Each line from the beginning of the entries below through the line that includes "молодёжной политики. Этот" must be returned exactly as given.

Top of Study material

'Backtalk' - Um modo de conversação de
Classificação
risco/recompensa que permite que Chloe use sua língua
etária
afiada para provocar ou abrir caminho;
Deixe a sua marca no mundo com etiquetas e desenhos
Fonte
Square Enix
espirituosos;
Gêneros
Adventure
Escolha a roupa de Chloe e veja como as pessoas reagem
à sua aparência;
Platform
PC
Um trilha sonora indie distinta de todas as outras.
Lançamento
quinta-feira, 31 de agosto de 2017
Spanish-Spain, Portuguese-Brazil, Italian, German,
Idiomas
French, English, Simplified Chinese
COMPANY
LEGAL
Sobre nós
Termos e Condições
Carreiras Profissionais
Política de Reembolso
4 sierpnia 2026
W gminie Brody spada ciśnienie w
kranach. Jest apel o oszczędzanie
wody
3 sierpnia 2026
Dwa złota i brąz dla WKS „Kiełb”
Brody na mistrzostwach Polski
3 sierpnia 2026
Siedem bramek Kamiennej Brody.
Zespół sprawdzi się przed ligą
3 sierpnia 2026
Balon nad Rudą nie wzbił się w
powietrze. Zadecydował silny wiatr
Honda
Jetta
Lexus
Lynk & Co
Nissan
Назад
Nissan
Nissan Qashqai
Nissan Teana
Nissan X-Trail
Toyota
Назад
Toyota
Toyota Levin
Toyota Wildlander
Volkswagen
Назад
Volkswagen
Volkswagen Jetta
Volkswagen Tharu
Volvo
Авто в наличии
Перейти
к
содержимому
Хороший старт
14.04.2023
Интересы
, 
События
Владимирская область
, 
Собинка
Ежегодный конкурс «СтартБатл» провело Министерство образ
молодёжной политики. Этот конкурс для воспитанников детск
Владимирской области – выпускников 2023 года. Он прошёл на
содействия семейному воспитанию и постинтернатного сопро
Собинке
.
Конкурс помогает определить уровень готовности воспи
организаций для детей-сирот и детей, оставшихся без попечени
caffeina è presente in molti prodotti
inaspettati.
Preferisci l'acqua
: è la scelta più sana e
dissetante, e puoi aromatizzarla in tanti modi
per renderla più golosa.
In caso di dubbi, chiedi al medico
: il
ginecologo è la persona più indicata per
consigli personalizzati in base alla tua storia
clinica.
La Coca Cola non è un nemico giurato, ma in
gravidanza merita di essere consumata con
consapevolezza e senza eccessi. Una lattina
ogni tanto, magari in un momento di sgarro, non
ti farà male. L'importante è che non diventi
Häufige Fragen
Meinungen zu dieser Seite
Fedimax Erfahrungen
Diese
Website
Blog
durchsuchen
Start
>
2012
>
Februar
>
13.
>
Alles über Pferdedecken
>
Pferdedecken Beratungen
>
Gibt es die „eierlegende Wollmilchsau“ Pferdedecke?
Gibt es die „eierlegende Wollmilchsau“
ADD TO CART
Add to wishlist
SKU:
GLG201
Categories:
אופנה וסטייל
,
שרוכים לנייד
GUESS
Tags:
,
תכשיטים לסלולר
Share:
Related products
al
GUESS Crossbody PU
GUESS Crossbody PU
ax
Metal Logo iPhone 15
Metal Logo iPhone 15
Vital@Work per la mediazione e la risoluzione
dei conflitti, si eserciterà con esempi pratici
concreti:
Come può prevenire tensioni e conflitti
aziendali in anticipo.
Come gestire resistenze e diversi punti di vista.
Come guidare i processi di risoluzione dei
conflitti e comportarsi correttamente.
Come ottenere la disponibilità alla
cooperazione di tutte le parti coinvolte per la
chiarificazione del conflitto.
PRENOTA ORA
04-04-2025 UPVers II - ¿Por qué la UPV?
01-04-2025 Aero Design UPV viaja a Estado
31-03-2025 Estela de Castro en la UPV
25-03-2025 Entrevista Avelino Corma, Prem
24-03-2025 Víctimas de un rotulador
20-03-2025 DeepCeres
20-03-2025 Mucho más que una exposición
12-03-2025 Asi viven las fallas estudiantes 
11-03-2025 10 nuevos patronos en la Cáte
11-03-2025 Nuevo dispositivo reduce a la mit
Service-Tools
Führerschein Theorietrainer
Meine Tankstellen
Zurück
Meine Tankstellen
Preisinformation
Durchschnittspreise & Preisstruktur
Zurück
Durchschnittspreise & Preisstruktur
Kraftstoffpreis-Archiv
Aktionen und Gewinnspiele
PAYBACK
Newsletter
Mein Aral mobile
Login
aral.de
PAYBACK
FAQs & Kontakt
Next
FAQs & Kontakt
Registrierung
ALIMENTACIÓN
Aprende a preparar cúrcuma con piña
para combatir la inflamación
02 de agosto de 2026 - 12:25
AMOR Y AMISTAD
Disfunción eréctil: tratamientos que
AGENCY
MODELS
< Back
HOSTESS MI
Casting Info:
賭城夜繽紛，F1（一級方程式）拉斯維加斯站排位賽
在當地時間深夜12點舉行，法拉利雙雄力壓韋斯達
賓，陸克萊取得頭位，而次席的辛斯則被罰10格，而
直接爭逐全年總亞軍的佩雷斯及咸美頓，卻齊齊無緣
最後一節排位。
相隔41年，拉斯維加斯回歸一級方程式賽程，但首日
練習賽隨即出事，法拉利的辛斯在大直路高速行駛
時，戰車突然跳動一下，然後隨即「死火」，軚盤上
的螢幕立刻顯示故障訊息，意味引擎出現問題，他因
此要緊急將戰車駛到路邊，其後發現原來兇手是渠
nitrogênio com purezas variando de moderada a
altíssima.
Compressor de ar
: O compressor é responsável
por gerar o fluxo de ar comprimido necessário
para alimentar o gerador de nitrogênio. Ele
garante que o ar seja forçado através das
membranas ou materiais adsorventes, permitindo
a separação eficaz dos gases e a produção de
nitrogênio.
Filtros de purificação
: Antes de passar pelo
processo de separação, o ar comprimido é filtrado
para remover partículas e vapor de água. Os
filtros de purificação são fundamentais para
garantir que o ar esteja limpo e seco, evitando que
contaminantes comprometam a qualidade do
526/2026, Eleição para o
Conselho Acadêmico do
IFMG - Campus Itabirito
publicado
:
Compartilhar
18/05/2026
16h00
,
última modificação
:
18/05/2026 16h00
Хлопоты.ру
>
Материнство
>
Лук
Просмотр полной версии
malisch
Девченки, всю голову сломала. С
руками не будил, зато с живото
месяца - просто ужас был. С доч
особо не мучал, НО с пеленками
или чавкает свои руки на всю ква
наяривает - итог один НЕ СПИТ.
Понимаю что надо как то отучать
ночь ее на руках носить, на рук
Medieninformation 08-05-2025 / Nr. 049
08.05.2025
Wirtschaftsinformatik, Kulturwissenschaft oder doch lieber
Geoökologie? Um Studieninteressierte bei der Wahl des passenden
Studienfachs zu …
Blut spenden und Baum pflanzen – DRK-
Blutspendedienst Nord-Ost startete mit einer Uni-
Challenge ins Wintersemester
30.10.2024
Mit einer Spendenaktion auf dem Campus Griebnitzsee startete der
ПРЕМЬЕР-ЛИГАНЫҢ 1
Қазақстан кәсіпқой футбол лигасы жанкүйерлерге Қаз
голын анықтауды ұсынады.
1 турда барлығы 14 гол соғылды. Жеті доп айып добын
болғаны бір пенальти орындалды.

Bottom of Study material

Written response:
'Backtalk' - Um modo de conversação de
Classificação
risco/recompensa que permite que Chloe use sua língua
etária
afiada para provocar ou abrir caminho;
Deixe a sua marca no mundo com etiquetas e desenhos
Fonte
Square Enix
espirituosos;
Gêneros
Adventure
Escolha a roupa de Chloe e veja como as pessoas reagem
à sua aparência;
Platform
PC
Um trilha sonora indie distinta de todas as outras.
Lançamento
quinta-feira, 31 de agosto de 2017
Spanish-Spain, Portuguese-Brazil, Italian, German,
Idiomas
French, English, Simplified Chinese
COMPANY
LEGAL
Sobre nós
Termos e Condições
Carreiras Profissionais
Política de Reembolso
4 sierpnia 2026
W gminie Brody spada ciśnienie w
kranach. Jest apel o oszczędzanie
wody
3 sierpnia 2026
Dwa złota i brąz dla WKS „Kiełb”
Brody na mistrzostwach Polski
3 sierpnia 2026
Siedem bramek Kamiennej Brody.
Zespół sprawdzi się przed ligą
3 sierpnia 2026
Balon nad Rudą nie wzbił się w
powietrze. Zadecydował silny wiatr
Honda
Jetta
Lexus
Lynk & Co
Nissan
Назад
Nissan
Nissan Qashqai
Nissan Teana
Nissan X-Trail
Toyota
Назад
Toyota
Toyota Levin
Toyota Wildlander
Volkswagen
Назад
Volkswagen
Volkswagen Jetta
Volkswagen Tharu
Volvo
Авто в наличии
Перейти
к
содержимому
Хороший старт
14.04.2023
Интересы
, 
События
Владимирская область
, 
Собинка
Ежегодный конкурс «СтартБатл» провело Министерство образ
молодёжной политики. Этот конкурс для воспитанников детск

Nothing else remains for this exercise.